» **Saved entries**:
━━━━
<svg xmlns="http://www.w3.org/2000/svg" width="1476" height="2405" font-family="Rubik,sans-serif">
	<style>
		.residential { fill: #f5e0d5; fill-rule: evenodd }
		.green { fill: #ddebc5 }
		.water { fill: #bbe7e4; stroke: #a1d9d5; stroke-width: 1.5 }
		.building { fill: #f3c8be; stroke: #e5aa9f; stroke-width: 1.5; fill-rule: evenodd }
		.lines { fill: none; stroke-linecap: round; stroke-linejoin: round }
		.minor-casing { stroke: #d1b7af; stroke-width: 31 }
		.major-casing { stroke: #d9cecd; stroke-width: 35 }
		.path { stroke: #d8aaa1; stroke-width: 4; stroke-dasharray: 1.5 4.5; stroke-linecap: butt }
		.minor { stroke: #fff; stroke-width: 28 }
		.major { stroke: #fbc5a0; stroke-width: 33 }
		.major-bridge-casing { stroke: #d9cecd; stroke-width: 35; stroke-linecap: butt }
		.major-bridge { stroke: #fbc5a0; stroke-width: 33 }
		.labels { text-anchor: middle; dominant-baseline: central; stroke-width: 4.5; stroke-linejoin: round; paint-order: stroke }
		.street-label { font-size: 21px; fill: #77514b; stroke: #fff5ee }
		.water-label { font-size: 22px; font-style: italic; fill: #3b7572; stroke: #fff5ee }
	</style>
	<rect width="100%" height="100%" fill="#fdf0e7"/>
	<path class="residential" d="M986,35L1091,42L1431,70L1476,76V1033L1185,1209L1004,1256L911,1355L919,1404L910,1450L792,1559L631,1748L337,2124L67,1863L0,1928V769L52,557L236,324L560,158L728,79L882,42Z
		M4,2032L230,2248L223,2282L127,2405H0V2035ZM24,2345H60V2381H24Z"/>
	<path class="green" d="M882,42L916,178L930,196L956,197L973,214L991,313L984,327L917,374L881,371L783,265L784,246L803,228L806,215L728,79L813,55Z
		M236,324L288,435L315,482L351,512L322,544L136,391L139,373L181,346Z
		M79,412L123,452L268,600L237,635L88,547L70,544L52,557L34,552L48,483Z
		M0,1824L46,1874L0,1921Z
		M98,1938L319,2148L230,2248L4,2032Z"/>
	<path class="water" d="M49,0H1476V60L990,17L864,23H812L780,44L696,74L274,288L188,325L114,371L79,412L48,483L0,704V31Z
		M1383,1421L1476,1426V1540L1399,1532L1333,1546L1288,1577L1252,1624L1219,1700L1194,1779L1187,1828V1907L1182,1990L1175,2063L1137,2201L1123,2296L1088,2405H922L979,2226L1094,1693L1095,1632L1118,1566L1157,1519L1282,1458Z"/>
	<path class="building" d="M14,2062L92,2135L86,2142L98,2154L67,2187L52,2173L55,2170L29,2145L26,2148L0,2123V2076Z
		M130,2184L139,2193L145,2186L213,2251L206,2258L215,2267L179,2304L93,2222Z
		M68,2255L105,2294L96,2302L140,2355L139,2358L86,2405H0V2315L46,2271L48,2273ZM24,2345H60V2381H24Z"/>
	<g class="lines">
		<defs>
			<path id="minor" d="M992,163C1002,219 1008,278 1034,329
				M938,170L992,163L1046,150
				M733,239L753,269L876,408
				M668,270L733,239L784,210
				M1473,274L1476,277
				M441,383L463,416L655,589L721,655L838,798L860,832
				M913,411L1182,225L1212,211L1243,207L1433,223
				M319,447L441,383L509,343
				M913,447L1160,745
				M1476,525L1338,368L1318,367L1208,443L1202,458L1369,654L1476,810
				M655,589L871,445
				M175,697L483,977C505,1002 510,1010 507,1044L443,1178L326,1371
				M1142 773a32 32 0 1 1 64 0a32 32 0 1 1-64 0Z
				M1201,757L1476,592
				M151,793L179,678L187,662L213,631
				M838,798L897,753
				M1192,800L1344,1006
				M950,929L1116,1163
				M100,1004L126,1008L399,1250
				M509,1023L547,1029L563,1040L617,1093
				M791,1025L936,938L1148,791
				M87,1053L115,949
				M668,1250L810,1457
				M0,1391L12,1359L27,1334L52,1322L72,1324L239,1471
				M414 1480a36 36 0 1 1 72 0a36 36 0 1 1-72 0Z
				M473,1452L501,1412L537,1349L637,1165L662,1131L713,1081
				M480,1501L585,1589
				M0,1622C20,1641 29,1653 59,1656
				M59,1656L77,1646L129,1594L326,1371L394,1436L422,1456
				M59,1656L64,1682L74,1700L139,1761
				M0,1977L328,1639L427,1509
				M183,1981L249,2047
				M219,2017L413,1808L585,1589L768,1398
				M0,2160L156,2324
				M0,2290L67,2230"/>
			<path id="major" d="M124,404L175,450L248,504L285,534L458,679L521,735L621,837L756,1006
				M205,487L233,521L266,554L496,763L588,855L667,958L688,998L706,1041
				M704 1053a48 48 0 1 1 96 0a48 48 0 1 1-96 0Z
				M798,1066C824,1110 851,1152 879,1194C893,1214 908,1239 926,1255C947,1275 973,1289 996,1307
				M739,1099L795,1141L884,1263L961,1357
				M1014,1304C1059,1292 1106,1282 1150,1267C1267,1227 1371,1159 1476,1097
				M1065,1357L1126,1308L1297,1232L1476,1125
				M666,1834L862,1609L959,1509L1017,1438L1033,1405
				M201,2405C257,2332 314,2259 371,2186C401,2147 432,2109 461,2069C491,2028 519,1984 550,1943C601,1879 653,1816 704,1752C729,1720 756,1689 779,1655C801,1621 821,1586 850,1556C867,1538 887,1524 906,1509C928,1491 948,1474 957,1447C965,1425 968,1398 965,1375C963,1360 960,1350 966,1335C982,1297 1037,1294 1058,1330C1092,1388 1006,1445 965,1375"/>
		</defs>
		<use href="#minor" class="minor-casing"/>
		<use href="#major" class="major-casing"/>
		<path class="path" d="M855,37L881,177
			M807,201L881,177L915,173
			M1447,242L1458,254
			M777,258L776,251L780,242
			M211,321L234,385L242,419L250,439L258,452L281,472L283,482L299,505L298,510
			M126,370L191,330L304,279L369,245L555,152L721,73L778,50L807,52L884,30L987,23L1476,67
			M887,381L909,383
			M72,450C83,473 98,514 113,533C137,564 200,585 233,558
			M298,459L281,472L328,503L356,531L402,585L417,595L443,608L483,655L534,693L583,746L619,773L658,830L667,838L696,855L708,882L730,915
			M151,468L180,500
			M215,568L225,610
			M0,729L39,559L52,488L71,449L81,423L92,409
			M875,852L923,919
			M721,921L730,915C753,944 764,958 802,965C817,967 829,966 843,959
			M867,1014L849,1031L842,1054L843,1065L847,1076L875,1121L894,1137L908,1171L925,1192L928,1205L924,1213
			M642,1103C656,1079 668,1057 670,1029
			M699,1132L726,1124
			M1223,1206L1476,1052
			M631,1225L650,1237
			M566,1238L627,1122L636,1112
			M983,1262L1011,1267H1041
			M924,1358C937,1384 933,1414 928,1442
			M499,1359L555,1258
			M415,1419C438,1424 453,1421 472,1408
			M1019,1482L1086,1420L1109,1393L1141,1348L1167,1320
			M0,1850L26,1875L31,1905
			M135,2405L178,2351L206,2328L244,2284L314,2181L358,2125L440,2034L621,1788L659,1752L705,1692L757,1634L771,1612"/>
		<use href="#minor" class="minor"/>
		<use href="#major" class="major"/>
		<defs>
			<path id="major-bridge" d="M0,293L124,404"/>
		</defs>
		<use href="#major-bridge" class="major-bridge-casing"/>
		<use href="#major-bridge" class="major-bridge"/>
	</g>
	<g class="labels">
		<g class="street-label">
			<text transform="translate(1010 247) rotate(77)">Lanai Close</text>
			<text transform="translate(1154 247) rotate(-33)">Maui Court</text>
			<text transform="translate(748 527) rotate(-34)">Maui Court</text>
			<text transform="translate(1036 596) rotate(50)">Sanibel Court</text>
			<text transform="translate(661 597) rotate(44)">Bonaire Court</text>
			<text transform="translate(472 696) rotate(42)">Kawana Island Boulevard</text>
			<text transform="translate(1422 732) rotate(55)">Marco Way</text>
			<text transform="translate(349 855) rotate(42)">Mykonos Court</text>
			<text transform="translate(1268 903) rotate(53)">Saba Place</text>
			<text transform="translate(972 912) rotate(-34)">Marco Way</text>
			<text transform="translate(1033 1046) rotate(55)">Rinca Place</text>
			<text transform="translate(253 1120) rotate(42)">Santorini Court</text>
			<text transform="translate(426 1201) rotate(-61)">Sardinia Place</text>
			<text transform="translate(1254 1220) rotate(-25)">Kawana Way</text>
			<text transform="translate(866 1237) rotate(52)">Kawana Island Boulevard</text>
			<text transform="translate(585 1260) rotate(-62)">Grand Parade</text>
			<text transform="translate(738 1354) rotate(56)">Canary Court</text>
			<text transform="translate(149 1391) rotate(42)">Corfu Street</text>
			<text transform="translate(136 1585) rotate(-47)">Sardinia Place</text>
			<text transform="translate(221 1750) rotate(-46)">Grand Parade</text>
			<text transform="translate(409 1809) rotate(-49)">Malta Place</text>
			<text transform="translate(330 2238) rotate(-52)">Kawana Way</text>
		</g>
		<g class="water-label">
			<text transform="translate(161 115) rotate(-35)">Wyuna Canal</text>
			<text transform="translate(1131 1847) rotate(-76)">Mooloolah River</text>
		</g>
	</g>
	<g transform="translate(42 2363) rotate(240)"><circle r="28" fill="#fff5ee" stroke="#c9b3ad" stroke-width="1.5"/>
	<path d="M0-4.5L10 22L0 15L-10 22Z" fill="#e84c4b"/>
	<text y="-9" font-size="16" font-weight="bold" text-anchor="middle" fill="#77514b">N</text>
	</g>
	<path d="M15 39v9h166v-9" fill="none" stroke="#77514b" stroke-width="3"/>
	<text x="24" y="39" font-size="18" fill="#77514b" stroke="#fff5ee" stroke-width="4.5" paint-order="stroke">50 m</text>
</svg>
━━━━
A single number is required: the count of lines in the data above that include the string "butt".

» **Solution for this exercise**:
2